Будьте как дети (Шаров) - страница 130

Про ту единственную встречу Дуся слышала. Их познакомили шесть лет назад в Троице-Сергиевой лавре на похоронах митрополита Санкт-Петербургского и Ладожского отца Симеона. И Никодим Амвросию тогда не понравился, показался жестким, надменным. «Конечно, – продолжал Амвросий, – в письмах, что ты писала в лагерь, твой духовник поминался часто, но одно дело – бумага, другое – живая речь. В общем, ты мне очень поможешь, если сейчас подробно, обстоятельно расскажешь всё, что думаешь об отце Никодиме. Особенно мне интересно, как он тебя исповедует, ну и вообще, что за человек. И пожалуйста, не удивляйся моей просьбе – и для меня, и для тебя это весьма важно».

Пока разговор шел нервно – оба успели друг от друга отвыкнуть, теперь не без труда снова приноравливались, притирались. Однако за пару минут, что Дуся подбирала слова, какими будет говорить о Никодиме, думала, что скажет, а о чем постарается умолчать, Амвросий сник. То ли он уже смирился, что однажды Дуся уйдет, и завел разговор для проформы, то ли просто устал. С четверть часа он сидел с закрытыми глазами, Дусе даже показалось, что уснул, а потом, всё так же прикрыв веки, вяло по второму кругу стал повторять, что ему надо понять, действительно ли она хочет остаться с Никодимом, не слишком ли он строг, и, будто забыв, о чем спрашивал, начал объяснять, что, чтобы стать старцем, надо знать жизнь такой, какая она есть. Ведь иначе ты сам, будто дитя, слаб, непрочен, вот и мастеришь себе из строгости подпорку.

Почти все старцы, прежде чем уйти в монастырь, говорил он, прожили большую, долгую жизнь в миру. Были солдатами, то есть убивали, влюблялись, женились, рожали детей, лишь затем затворились в келье. Оттого они понимали людей, могли им помочь. А что знает отец Никодим, когда он принял постриг восемнадцати лет от роду?

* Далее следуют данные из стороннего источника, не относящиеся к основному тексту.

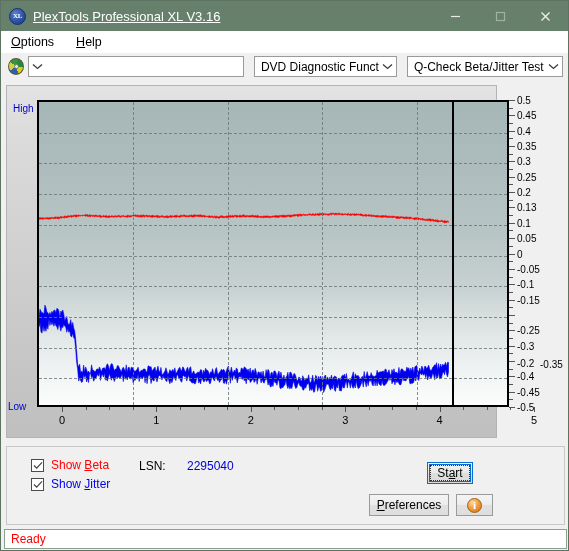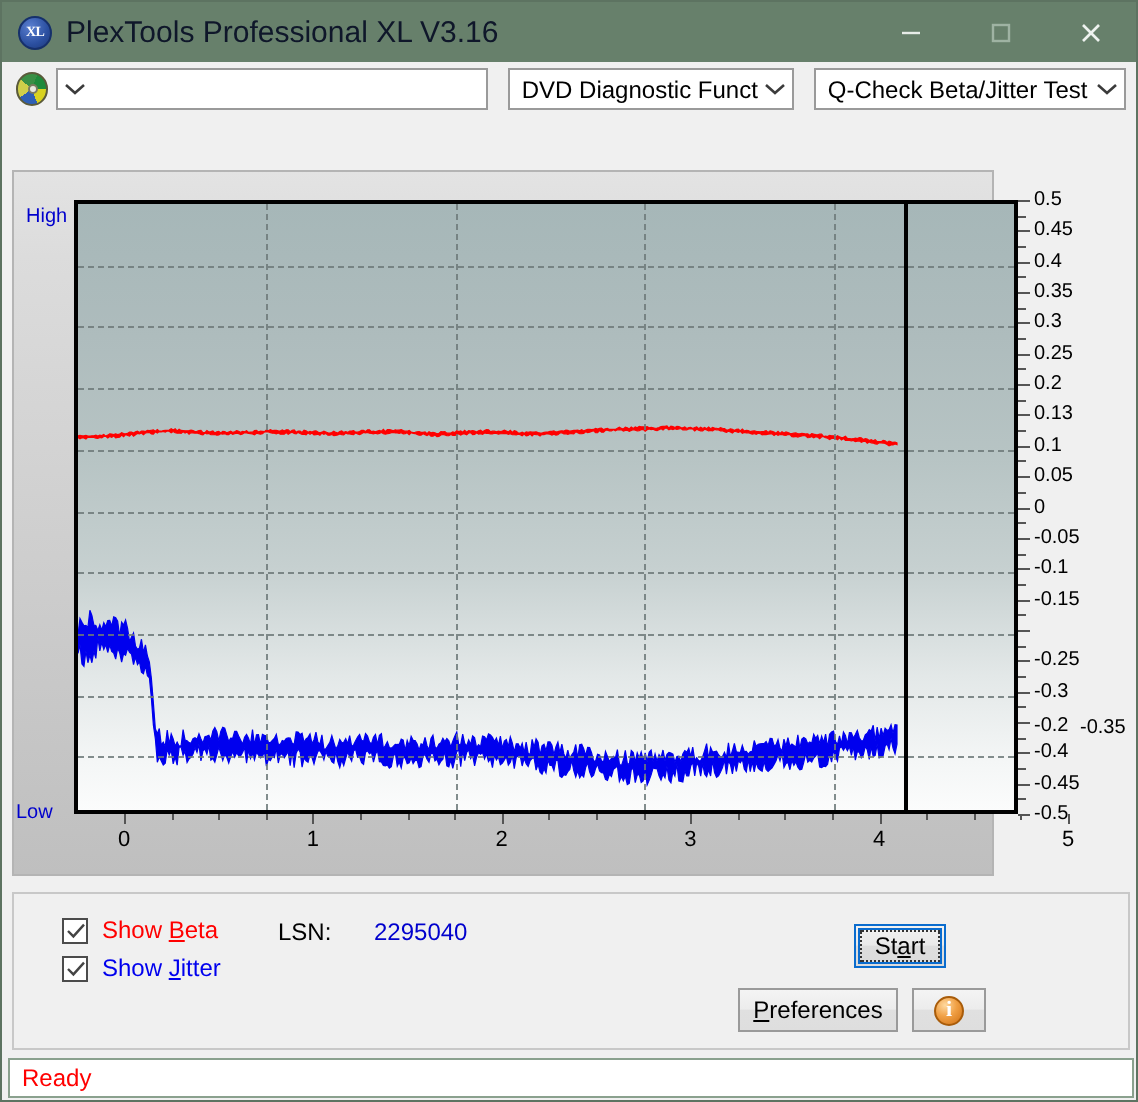--- a/index.html
+++ b/index.html
@@ -32,23 +32,24 @@
     border-radius: 50%;
     background: radial-gradient(circle at 35% 30%, #5a7fd0 0%, #2b4fa0 60%, #1d3878 100%);
     border: 1px solid #16306b;
     box-sizing: border-box;
     display: flex; align-items: center; justify-content: center;
     font-size: 7px; font-weight: bold; color: #ffffff;
     font-family: "Liberation Serif", serif;
     letter-spacing: -0.3px;
   }
   .title-text {
-    font-size: 15px;
-    color: #0f172a;
+    font-size: 13px;
+    color: #ffffff;
     font-family: "Liberation Sans", sans-serif;
+    text-decoration: underline;
   }
   .title-buttons {
     position: absolute; right: 0; top: 0;
     height: 30px; display: flex;
   }
   .tbtn {
     width: 45px; height: 30px;
     display: flex; align-items: center; justify-content: center;
     color: #e7ece8;
   }
@@ -329,20 +330,24 @@
       </div>
       <div class="tbtn">
         <svg width="13" height="13" viewBox="0 0 13 13">
             <line x1="2.5" y1="2.5" x2="10.5" y2="10.5" stroke="#eef2ef" stroke-width="1.3"></line>
             <line x1="10.5" y1="2.5" x2="2.5" y2="10.5" stroke="#eef2ef" stroke-width="1.3"></line>
           </svg>
       </div>
     </div>
   </div>
 
+  <div class="menubar">
+    <div class="menu-item"><u>O</u><span>ptions</span></div>
+    <div class="menu-item"><u>H</u><span>elp</span></div>
+  </div>
 
   <div class="toolbar">
     <div class="drive-icon"></div>
     <div class="combo" id="combo-drive">
       <span class="chev">
         <svg width="11" height="7" viewBox="0 0 11 7">
             <polyline points="1,1.5 5.5,5.5 10,1.5" fill="none" stroke="#3b3b3b" stroke-width="1.3"></polyline>
           </svg>
       </span>
     </div>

По-видимому, его доводы на Дусю мало подействовали, и Амвросий снова свернул на исповедь. Спросил, что за вопросы отец Никодим ей задает. Она: «Много о похоти, а вообще обо всём спрашивает, требует, чтобы я ничего не упускала, потому что, владыко, грех-то ведь везде: и в делах и в мыслях». Амвросий: «И ты ничего от него не скрываешь?» Она: «Да, владыко, на исповеди я отцу Никодиму любые свои грехи, а те, что связаны с похотью, особенно, рассказываю в малейших подробностях. Иначе, он говорит, мне не спастись. Потому что пока то, что сделала, словами перед Господом не скажешь, не ужаснешься себе, так и будешь грешить. И вправду, владыко, – Дуся теперь всё время старалась Амвросия расшевелить, – бывает, что не услежу, и во мне снова, будто при муже, вожделение возникает. Появится и уйдет, а на исповеди перед отцом Никодимом, когда рассказывать начинаю, грех мой разрастается и разрастается, и вот уже будто не я в церкви стою, а прямо исчадье ада. Поневоле затрепещешь». Амвросий: «А ты никогда не думала, почему его, монаха, подобные вещи так занимают?» Она: «Думала, конечно. Даже поначалу, как и вы, владыко, боялась, что он не от Бога, чтобы сыскать мой грех, спрашивает, а потому, что принял постриг, едва выйдя из отрочества, теперь похоть манит, искушает его самого. Страшилась, что могу ввести его в грех». Амвросий: «И всё же отвечала». Она: «Отвечала, хотя первое время тяжело, неприятно было, словно перед чужим человеком раздеваешься. А теперь по-другому и не могла бы, наверное. Так жизнь – и что делала, и что подумала – уходит, будто ее не было, как вода в песок. Не правда ли, владыко, в этом есть огромное неуважение к Господу, к мирозданию? А теперь, когда знаю, что отец Никодим с меня каждую мелочь спросит, ничего не забудет, я, как Плюшкин какой-нибудь, слежу, чтобы ничего не пропало. Подробнейший дневник веду, словно в гимназии, шпаргалки готовлю, и вот получается, что я не букашка жалкая, которую раздавят и не заметят: в моей жизни всё от Бога или, когда грех – то против Бога. А чтобы греха больше не было, чтобы я спаслась, отец Никодим ничего не пожалеет».